May 28, 2017
Nearly anyone who may be interested in becoming a doula can do so, no special pre-requisites are required. If you have a passion for birth and want to help improve the birth scene in your area you should consider becoming a certified doula. You will need to take a specific training, read a certain number of birth related books from an approved reading list, consider the tools you will need to fill your doula bag, figure out childcare; someone who can come tend to your children with little to no notice if necessary, and prepare to be on your feet for many hours at a time – sometimes even days. The costs vary from some to a lot, average is close to one thousand dollars by time everything is said and done. Travel fees, cost of books and other training materials, attire, a doula bag and comfort measure items you will need can quickly add up. It can take anywhere from six months to two years to complete all the requirements for certification depending on the program and your dedication.
There are dozens of agencies and organizations out there for an inspiring doula to sift through and find the one for them to train and certify with. Find the organization that has a mission statement that you align your birth philosophy with. Some trainings require in-person workshops be attended, usually held over the course of a weekend. Others allow for all the training to be completed through their online program. Prices all vary depending on the organization or agency. Some are more affordable at four to six hundred dollars; while others can surpass one thousand dollars. Once you have signed up for a training you should begin reading the required books that are necessary for your certification. If you take an online certification you can begin your studies right away. These usually include lots of reading and taking some quizzes followed by two small book reports, a childbirth education class evaluation and then attending a required number of births – usually two or three births. The online reading will consist of learning about the physiology of pregnancy, labor and birth. This is also where you will learn about how to physically and emotionally to best support a laboring mom. You will learn the variations of normal in regards to labor, birth, placentas and newborns. During an in-person workshop these things are gone over in a much shorter time frame but you get the chance to practice comfort measures on other trainees.
After you have completed your training you will need to find clients for your required certifying births. It is advised to charge when seeking these certifying births, even if not as much as you would if you were certified but something to cover the costs you will have. The easiest way to do this is to talk to expecting friends or family members. You can advertise online or locally as well. It’s up to you. Your training agency should supply you with sample contracts that you can edit and use. It’s important to have contracts so that everyone knows their role and what is or isn’t expected of them. You will need to meet with your clients at least one time prenatally so that you can learn their desires for their birth. You should practice comfort measures and learn what each mom might, or might not, like to utilize during labor and remember to be flexible. Just because a mom liked a certain thing during a practice run, doesn’t mean she won’t hate it during labor. So be prepared to change along with the needs of each client.
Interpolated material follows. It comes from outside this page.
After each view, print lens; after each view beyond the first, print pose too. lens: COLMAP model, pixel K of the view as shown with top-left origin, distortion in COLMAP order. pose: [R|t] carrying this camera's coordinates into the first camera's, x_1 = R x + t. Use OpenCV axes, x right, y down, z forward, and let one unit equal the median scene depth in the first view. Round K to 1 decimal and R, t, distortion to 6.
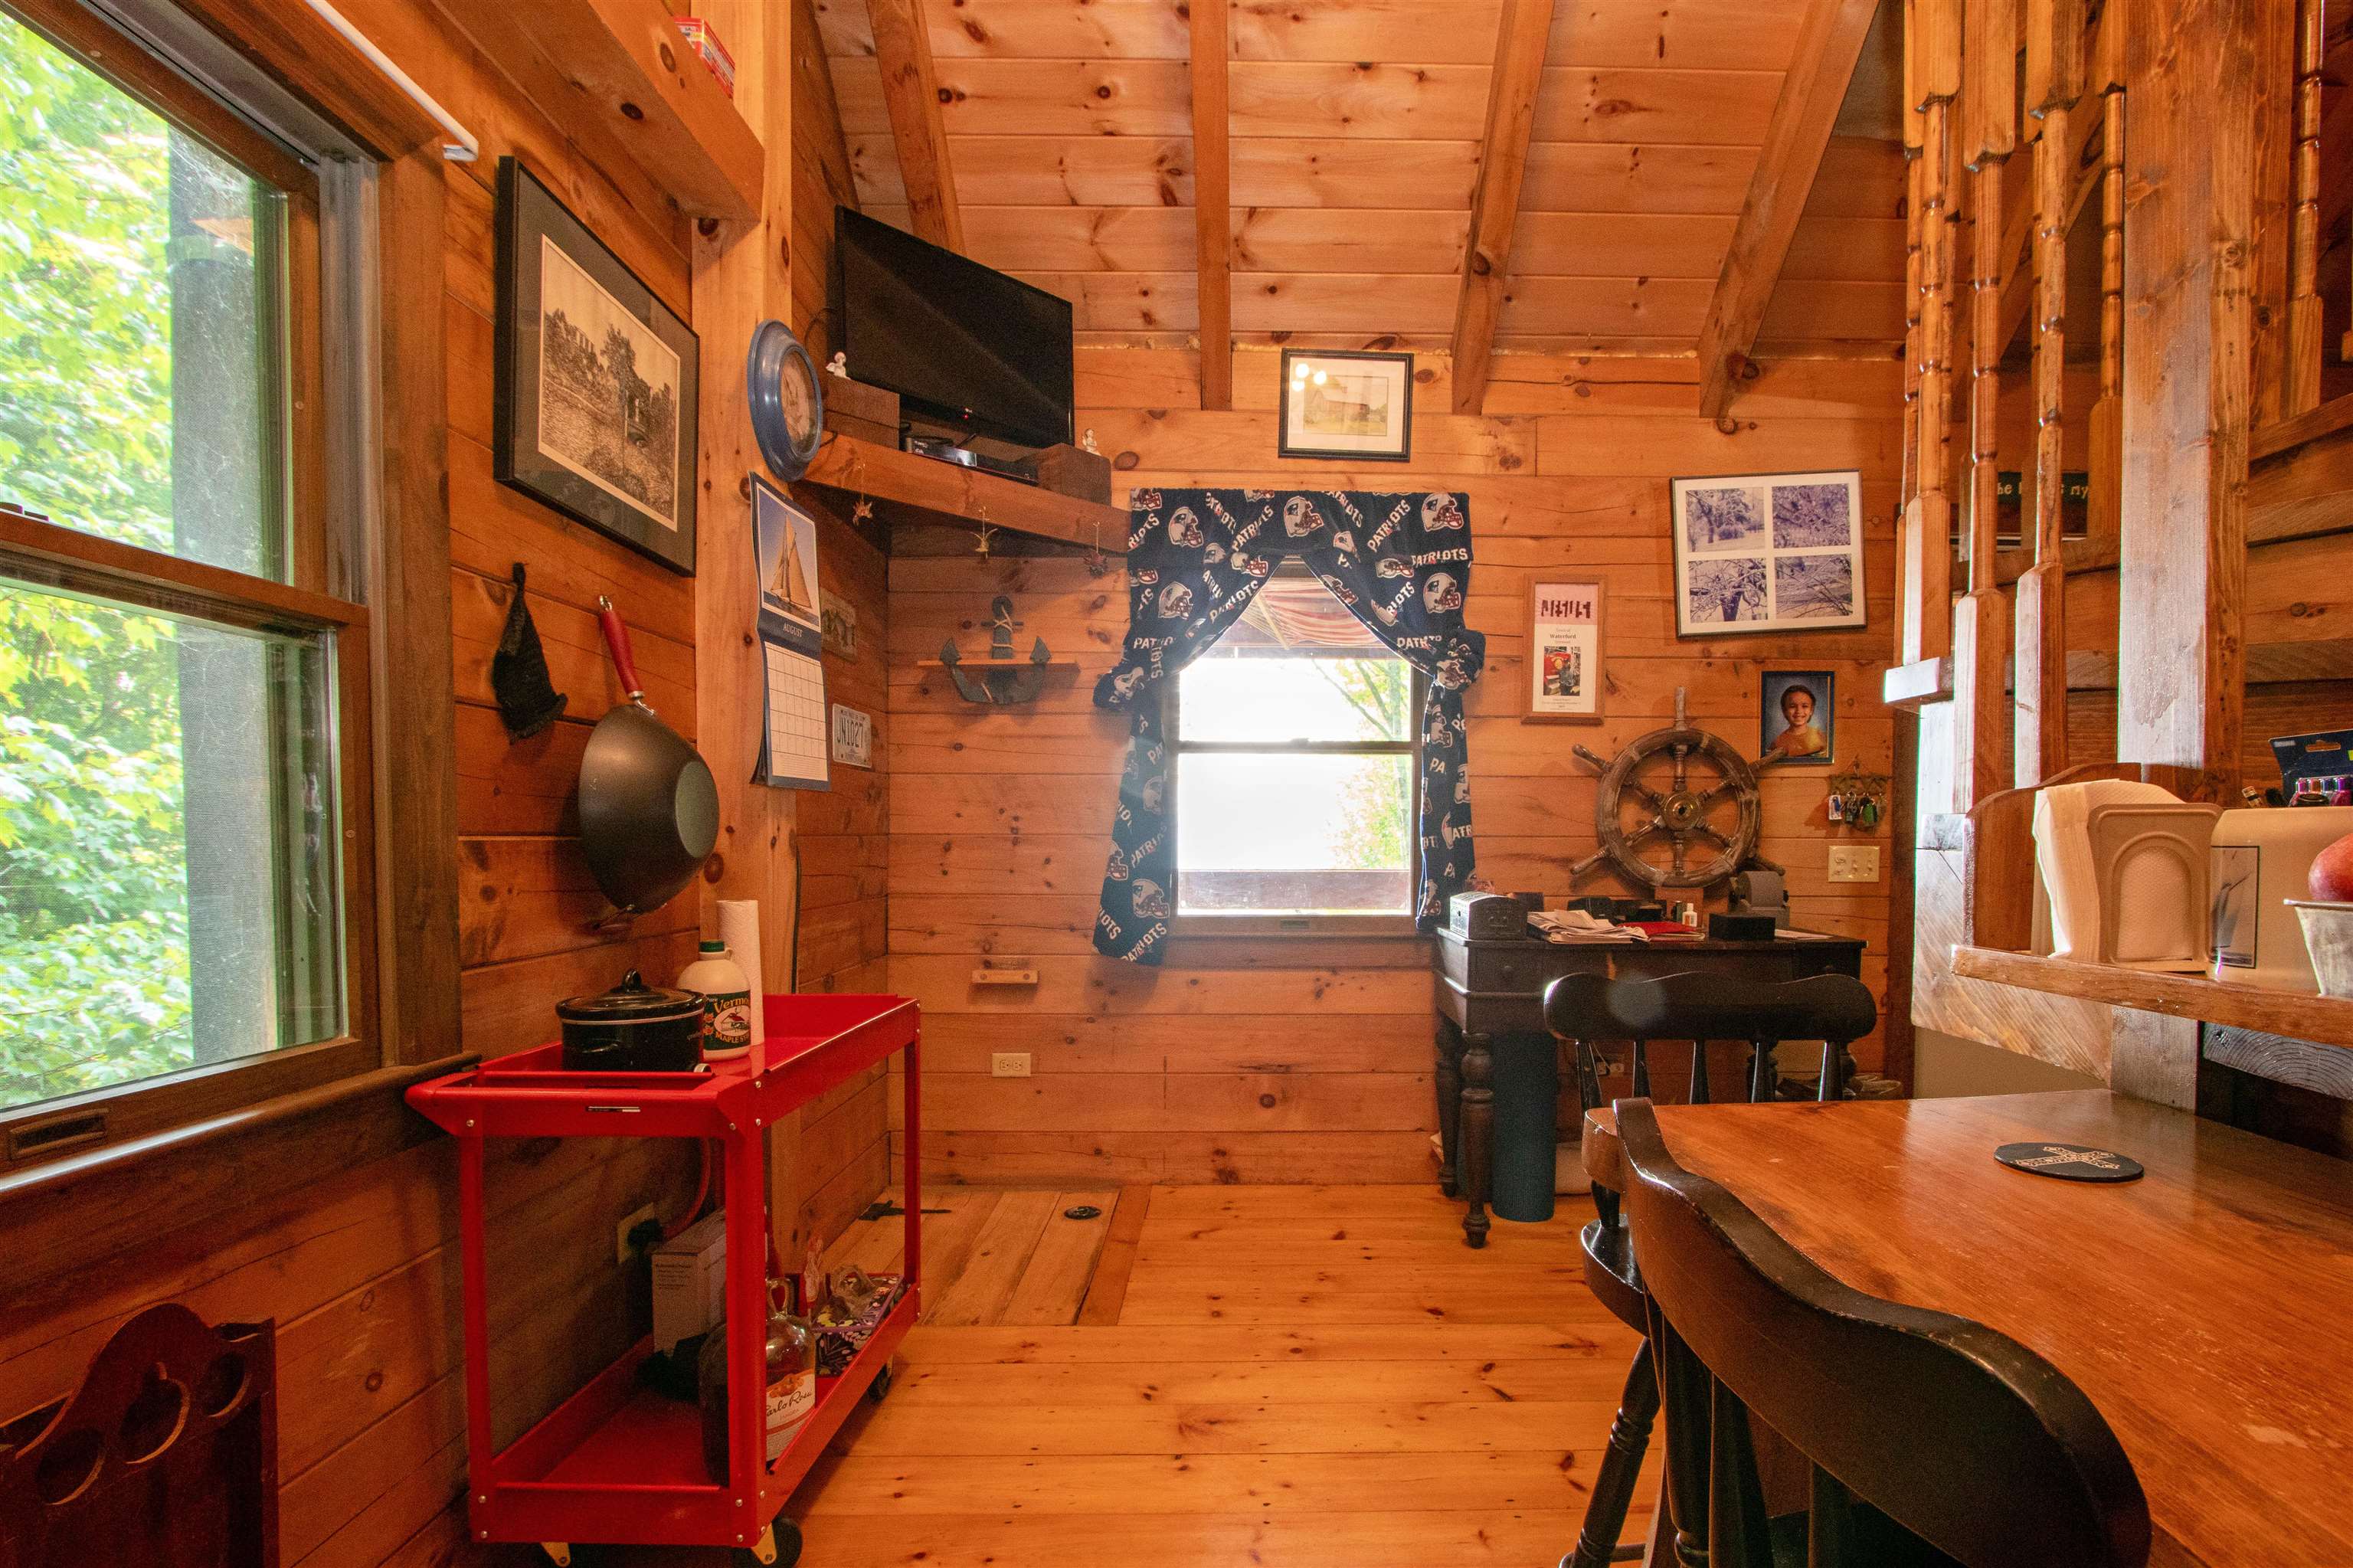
lens RADIAL K [[1086.7, 0, 1233.2], [0, 1086.7, 877.3], [0, 0, 1]] dist [-0.021984, 0.004027]
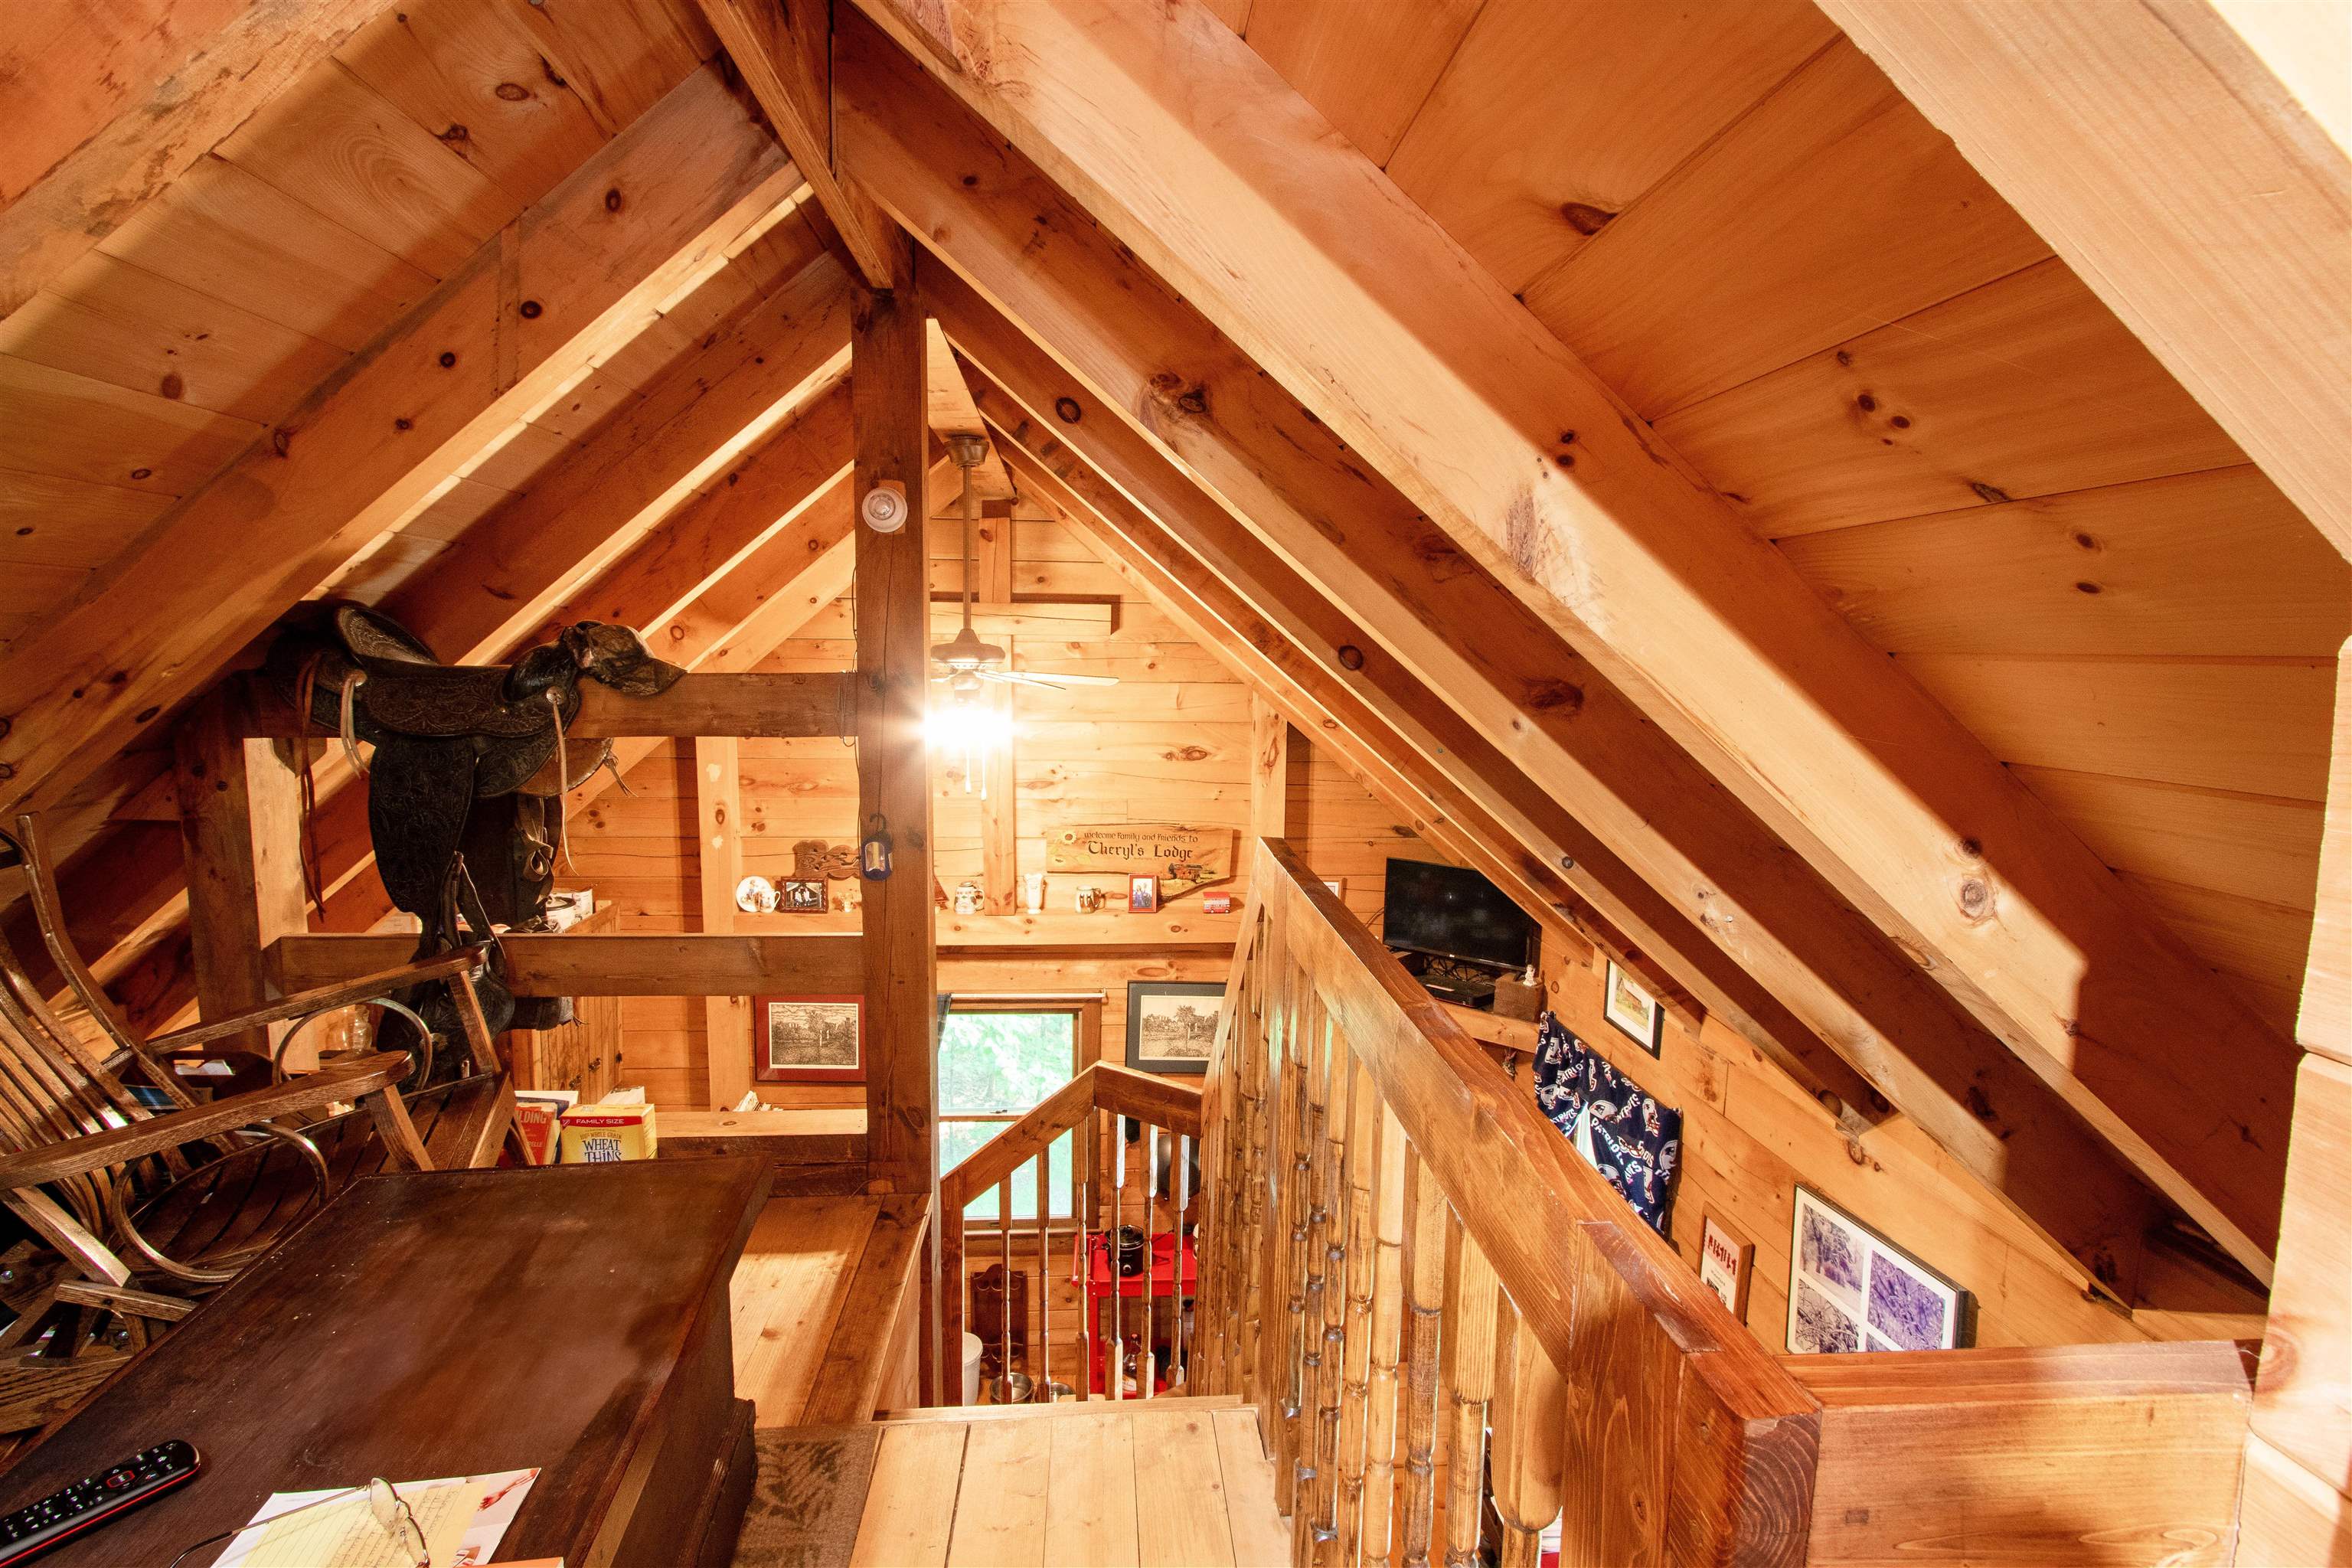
lens RADIAL K [[1086.2, 0, 1173.8], [0, 1086.2, 781.8], [0, 0, 1]] dist [-0.021984, 0.004027]
pose [[0.075571, 0.109283, -0.991134, 1.226746], [-0.055615, 0.992891, 0.105236, -0.770034], [0.995588, 0.047169, 0.081111, 0.388208]]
You will likely be ‘on call’ starting at the two-week mark before your client’s estimated due date and stay ‘on call’ until baby is born. Building your doula bag should be done before your client’s birth. What you put into it is up to you, but there are some basic things that you should consider having. On the list of things I recommend for your bag would be: lotion or oil for massage, a rice sock, massage tools, essential oils that are safe and recommended for labor, LED battery operated candles, personal care items for yourself, protein and shelf stable snacks for you or to share with your client during labor. Having a change of clothes in the car is a good idea as well. Scrub pants are wonderful for doulas because they are stain resistant, comfortable and durable(I pair mine with a TDS shirt so as to not be confused with medical personnel in scrubs).
After your clients have birthed you will be required to fill out a questionnaire to turn in to your certifying organization to make sure that the stipulations were met to make it a qualifying birth. Usually these questionnaires just ask for the hours spent with the client prenatally, during labor and postpartum. Along with details of the birth: medications used, interventions done, vaginal or cesarean birth. The average amount of time the certifying agency is looking for spent with each client is about 24 hours total; not just the hours spent with the client in labor. There will be a few reflective questions asking things like ‘what was an area you think you had a strength/weakness in’ or ‘what might you do differently next time?’ After completing the questionnaire, you will turn it in to the appropriate person in your training organization which will likely be your appointed trainer.
Your trainer will go over your book reports, training exam scores, birth questionnaires and anything else that you have turned in. They will submit everything to their higher up to request your certification of completion. Depending on the organization it can take a few weeks to get your certification in the mail. Once you have completed every step of your training you are ready to go out into the birth world and look for clients who want labor support.